### WORK TASK
Pictures are to be left out, and only the lines below starting at the one with "thumb cmc: (161, 201)" and ending at the one with "ring tip: (146, 208)" are to be reproduced, each exactly, both ends included.

Top of RECORDS FOR THIS EXERCISE

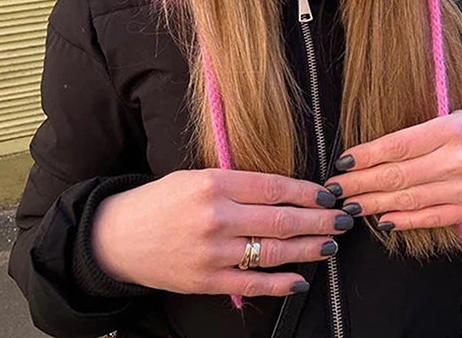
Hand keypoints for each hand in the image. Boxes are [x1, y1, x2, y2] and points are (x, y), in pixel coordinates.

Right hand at [90, 168, 352, 296]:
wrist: (118, 236)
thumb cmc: (161, 201)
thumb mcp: (195, 176)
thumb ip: (236, 183)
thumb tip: (282, 190)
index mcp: (214, 183)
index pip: (273, 187)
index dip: (307, 191)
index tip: (328, 194)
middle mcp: (216, 216)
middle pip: (281, 219)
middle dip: (319, 220)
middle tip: (343, 219)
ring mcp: (212, 252)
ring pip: (273, 251)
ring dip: (309, 249)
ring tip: (331, 244)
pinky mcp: (206, 281)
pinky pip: (252, 284)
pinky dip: (281, 283)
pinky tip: (301, 279)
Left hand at [323, 110, 461, 230]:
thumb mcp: (458, 117)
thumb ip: (423, 133)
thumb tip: (380, 149)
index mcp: (450, 128)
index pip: (398, 144)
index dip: (367, 155)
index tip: (343, 161)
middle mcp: (457, 159)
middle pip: (398, 174)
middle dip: (361, 182)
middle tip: (334, 188)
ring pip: (410, 199)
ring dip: (374, 204)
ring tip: (349, 204)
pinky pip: (431, 217)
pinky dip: (404, 220)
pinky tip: (382, 220)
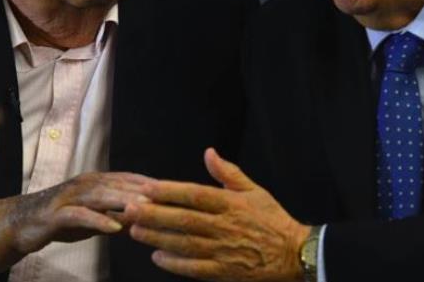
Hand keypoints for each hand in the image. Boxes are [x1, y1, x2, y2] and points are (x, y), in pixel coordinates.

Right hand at [0, 171, 155, 275]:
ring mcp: (70, 197)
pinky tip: (115, 228)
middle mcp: (85, 184)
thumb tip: (141, 218)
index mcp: (95, 182)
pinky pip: (81, 216)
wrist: (19, 224)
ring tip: (146, 208)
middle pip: (120, 185)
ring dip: (125, 201)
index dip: (151, 184)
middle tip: (168, 198)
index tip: (174, 191)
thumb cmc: (59, 219)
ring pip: (102, 196)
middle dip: (144, 191)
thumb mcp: (93, 218)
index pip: (129, 179)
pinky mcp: (57, 214)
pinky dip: (99, 221)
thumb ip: (115, 215)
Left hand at [126, 148, 309, 281]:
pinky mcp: (225, 271)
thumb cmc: (272, 219)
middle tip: (129, 209)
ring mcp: (224, 250)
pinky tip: (157, 256)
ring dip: (158, 237)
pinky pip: (195, 268)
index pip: (195, 195)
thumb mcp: (254, 190)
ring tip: (135, 231)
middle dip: (154, 214)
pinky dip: (175, 263)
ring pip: (185, 243)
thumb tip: (208, 153)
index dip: (169, 191)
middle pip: (184, 219)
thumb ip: (229, 173)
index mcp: (231, 203)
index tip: (147, 188)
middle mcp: (225, 226)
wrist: (294, 254)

Bottom of RECORDS FOR THIS EXERCISE

### WRITTEN RESPONSE
thumb cmc: (161, 201)
thumb mcp: (195, 176)
thumb ip: (236, 183)
thumb tip: (282, 190)
index mcp: (214, 183)
index pip: (273, 187)
index dip: (307, 191)
index tip: (328, 194)
middle mcp: (216, 216)
middle pip: (281, 219)
middle dip: (319, 220)
middle tip: (343, 219)
ring mcp: (212, 252)
ring pip: (273, 251)
ring dip: (309, 249)
ring tip: (331, 244)
pinky mcp: (206, 281)
pinky pip: (252, 284)
pinky dip: (281, 283)
pinky tip: (301, 279)
Left hand at [323, 110, 461, 230]:
thumb mcp: (458, 117)
thumb ip: (423, 133)
thumb tip: (380, 149)
index mcp: (450, 128)
index pip: (398, 144)
index dip: (367, 155)
index tip: (343, 161)
middle mcp: (457, 159)
middle pip: (398, 174)
middle dip: (361, 182)
middle tip: (334, 188)
ring pip: (410, 199)
ring dip: (374, 204)
ring tip: (349, 204)
pinky pip: (431, 217)
pinky dip: (404, 220)
pinky tip: (382, 220)
Hand keypoints for each hand in the image. Boxes are [x1, y1, x2, y2] and points are (x, y), in pixel coordinates.

Right hand at [0, 171, 155, 275]:
ring mcp: (70, 197)
pinky tip: (115, 228)
middle mcp: (85, 184)
thumb tip: (141, 218)
index mcp: (95, 182)
pinky pip: (81, 216)
wrist: (19, 224)
ring tip: (146, 208)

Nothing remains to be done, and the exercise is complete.